Dataset entries:
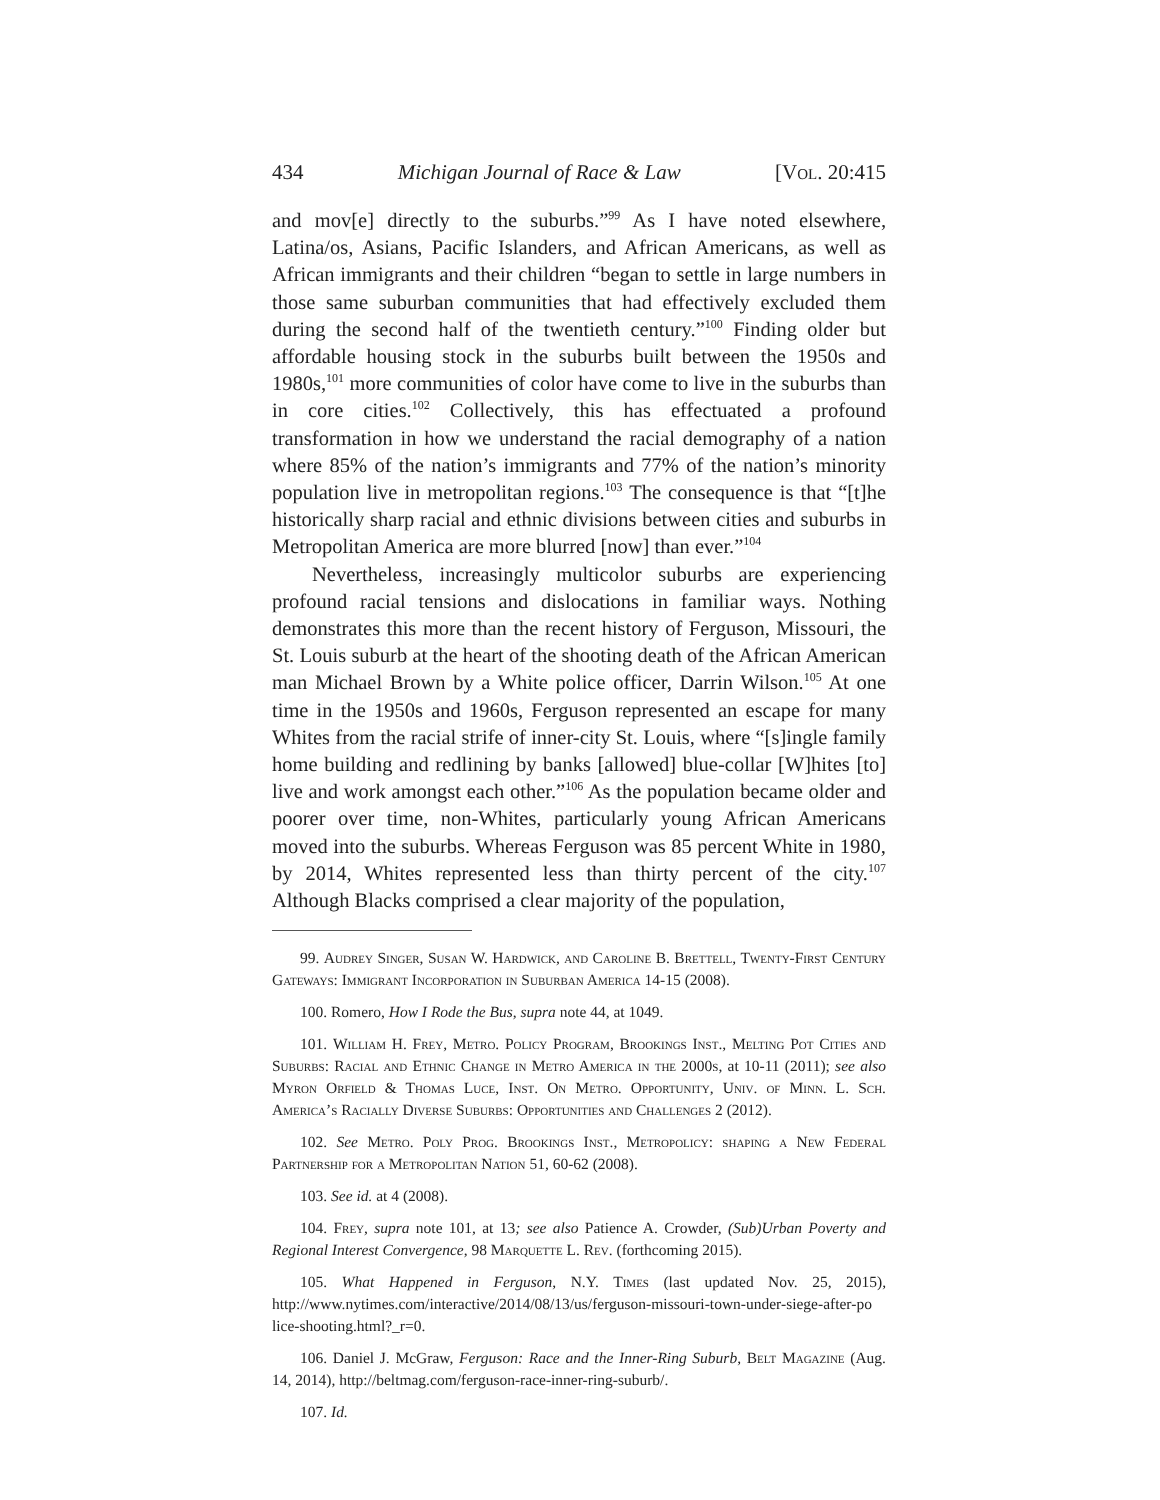434 Michigan Journal of Race & Law [Vol. 20:415
and mov[e] directly to the suburbs.”<sup>99</sup> As I have noted elsewhere, Latina/os, Asians, Pacific Islanders, and African Americans, as well as African immigrants and their children “began to settle in large numbers in those same suburban communities that had effectively excluded them during the second half of the twentieth century.”<sup>100</sup> Finding older but affordable housing stock in the suburbs built between the 1950s and 1980s,<sup>101</sup> more communities of color have come to live in the suburbs than in core cities.<sup>102</sup> Collectively, this has effectuated a profound transformation in how we understand the racial demography of a nation where 85% of the nation’s immigrants and 77% of the nation’s minority population live in metropolitan regions.<sup>103</sup> The consequence is that “[t]he historically sharp racial and ethnic divisions between cities and suburbs in Metropolitan America are more blurred [now] than ever.”<sup>104</sup>
Nevertheless, increasingly multicolor suburbs are experiencing profound racial tensions and dislocations in familiar ways. Nothing demonstrates this more than the recent history of Ferguson, Missouri, the St. Louis suburb at the heart of the shooting death of the African American man Michael Brown by a White police officer, Darrin Wilson.<sup>105</sup> At one time in the 1950s and 1960s, Ferguson represented an escape for many Whites from the racial strife of inner-city St. Louis, where “[s]ingle family home building and redlining by banks [allowed] blue-collar [W]hites [to] live and work amongst each other.”<sup>106</sup> As the population became older and poorer over time, non-Whites, particularly young African Americans moved into the suburbs. Whereas Ferguson was 85 percent White in 1980, by 2014, Whites represented less than thirty percent of the city.<sup>107</sup> Although Blacks comprised a clear majority of the population,
99. Audrey Singer, Susan W. Hardwick, and Caroline B. Brettell, Twenty-First Century Gateways: Immigrant Incorporation in Suburban America 14-15 (2008).
100. Romero, How I Rode the Bus, supra note 44, at 1049.
101. William H. Frey, Metro. Policy Program, Brookings Inst., Melting Pot Cities and Suburbs: Racial and Ethnic Change in Metro America in the 2000s, at 10-11 (2011); see also Myron Orfield & Thomas Luce, Inst. On Metro. Opportunity, Univ. of Minn. L. Sch. America’s Racially Diverse Suburbs: Opportunities and Challenges 2 (2012).
102. See Metro. Poly Prog. Brookings Inst., Metropolicy: shaping a New Federal Partnership for a Metropolitan Nation 51, 60-62 (2008).
103. See id. at 4 (2008).
104. Frey, supra note 101, at 13; see also Patience A. Crowder, (Sub)Urban Poverty and Regional Interest Convergence, 98 Marquette L. Rev. (forthcoming 2015).
105. What Happened in Ferguson, N.Y. Times (last updated Nov. 25, 2015), http://www.nytimes.com/interactive/2014/08/13/us/ferguson-missouri-town-under-siege-after-po lice-shooting.html?_r=0.
106. Daniel J. McGraw, Ferguson: Race and the Inner-Ring Suburb, Belt Magazine (Aug. 14, 2014), http://beltmag.com/ferguson-race-inner-ring-suburb/.
107. Id.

TASK REQUIREMENTS:
If a line of the records above holds the word "Brookings", show it.

TASK RESPONSE:
101. William H. Frey, Metro. Policy Program, Brookings Inst., Melting Pot Cities and Suburbs: Racial and Ethnic Change in Metro America in the 2000s, at 10-11 (2011); see also Myron Orfield & Thomas Luce, Inst. On Metro. Opportunity, Univ. of Minn. L. Sch. America’s Racially Diverse Suburbs: Opportunities and Challenges 2 (2012).
102. See Metro. Poly Prog. Brookings Inst., Metropolicy: shaping a New Federal Partnership for a Metropolitan Nation 51, 60-62 (2008).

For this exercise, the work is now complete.